A brief history
Laos, officially the Lao People's Democratic Republic, is a landlocked communist state in southeast Asia, bordered by Myanmar (Burma) and China to the northwest, Vietnam to the east, Cambodia to the south, and Thailand to the west.
Laos traces its history to the Kingdom of Lan Xang or Land of a Million Elephants, which existed from the fourteenth to the eighteenth century. After a period as a French colony, it gained independence in 1949. A long civil war ended when the communist Pathet Lao came to power in 1975.
Private enterprise has increased since the mid-1980s. Laos has been ranked among the lowest countries in terms of economic and political freedom. Despite this, the economy of Laos grew at 7.2% in 2006, 35th fastest in the world. Eighty percent of the employed practice subsistence agriculture. The country's ethnic make-up is extremely diverse, with only around 70% belonging to the largest ethnic group, the Lao.

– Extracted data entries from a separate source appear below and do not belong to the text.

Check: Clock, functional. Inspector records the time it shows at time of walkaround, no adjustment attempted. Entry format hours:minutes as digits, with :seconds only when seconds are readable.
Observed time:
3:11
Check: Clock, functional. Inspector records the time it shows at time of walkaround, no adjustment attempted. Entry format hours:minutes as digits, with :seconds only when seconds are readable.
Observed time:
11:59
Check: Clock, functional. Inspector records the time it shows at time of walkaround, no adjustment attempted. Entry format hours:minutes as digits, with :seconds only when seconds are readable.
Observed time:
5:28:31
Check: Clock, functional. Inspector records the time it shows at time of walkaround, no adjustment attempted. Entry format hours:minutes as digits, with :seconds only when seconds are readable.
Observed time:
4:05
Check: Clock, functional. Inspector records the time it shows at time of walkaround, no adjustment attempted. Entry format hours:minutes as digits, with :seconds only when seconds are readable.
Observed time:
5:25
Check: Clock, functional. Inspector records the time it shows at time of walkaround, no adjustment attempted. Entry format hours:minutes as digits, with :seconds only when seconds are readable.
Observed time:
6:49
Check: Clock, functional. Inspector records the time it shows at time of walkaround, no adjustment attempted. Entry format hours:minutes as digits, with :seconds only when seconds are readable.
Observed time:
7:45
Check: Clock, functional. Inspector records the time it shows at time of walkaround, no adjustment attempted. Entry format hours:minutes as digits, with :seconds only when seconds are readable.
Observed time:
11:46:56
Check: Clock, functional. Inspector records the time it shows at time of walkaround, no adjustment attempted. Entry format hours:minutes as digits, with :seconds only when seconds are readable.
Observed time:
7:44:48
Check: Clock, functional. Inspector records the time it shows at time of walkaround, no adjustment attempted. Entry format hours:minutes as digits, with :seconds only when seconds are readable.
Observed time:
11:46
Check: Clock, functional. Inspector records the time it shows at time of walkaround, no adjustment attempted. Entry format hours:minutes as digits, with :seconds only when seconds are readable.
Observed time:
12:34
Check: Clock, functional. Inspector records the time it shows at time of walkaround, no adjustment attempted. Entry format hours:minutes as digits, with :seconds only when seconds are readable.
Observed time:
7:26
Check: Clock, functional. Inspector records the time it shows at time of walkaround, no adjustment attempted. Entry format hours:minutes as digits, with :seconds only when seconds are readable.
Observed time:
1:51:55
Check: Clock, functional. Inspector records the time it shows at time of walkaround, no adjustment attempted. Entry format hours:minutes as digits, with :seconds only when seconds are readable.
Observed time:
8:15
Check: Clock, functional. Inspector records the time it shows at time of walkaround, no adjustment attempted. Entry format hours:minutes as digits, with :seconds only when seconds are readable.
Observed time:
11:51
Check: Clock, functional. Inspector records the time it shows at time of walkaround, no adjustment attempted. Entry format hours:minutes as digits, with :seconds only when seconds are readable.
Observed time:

One of the world's few remaining communist states, Laos is one of east Asia's poorest countries. Since the collapse of the Soviet Union in 1991 it has struggled to find its position within a changing political and economic landscape.
Communist forces overthrew the monarchy in 1975, heralding years of isolation. Laos began opening up to the world in the 1990s, but despite tentative reforms, it remains poor and dependent on international donations.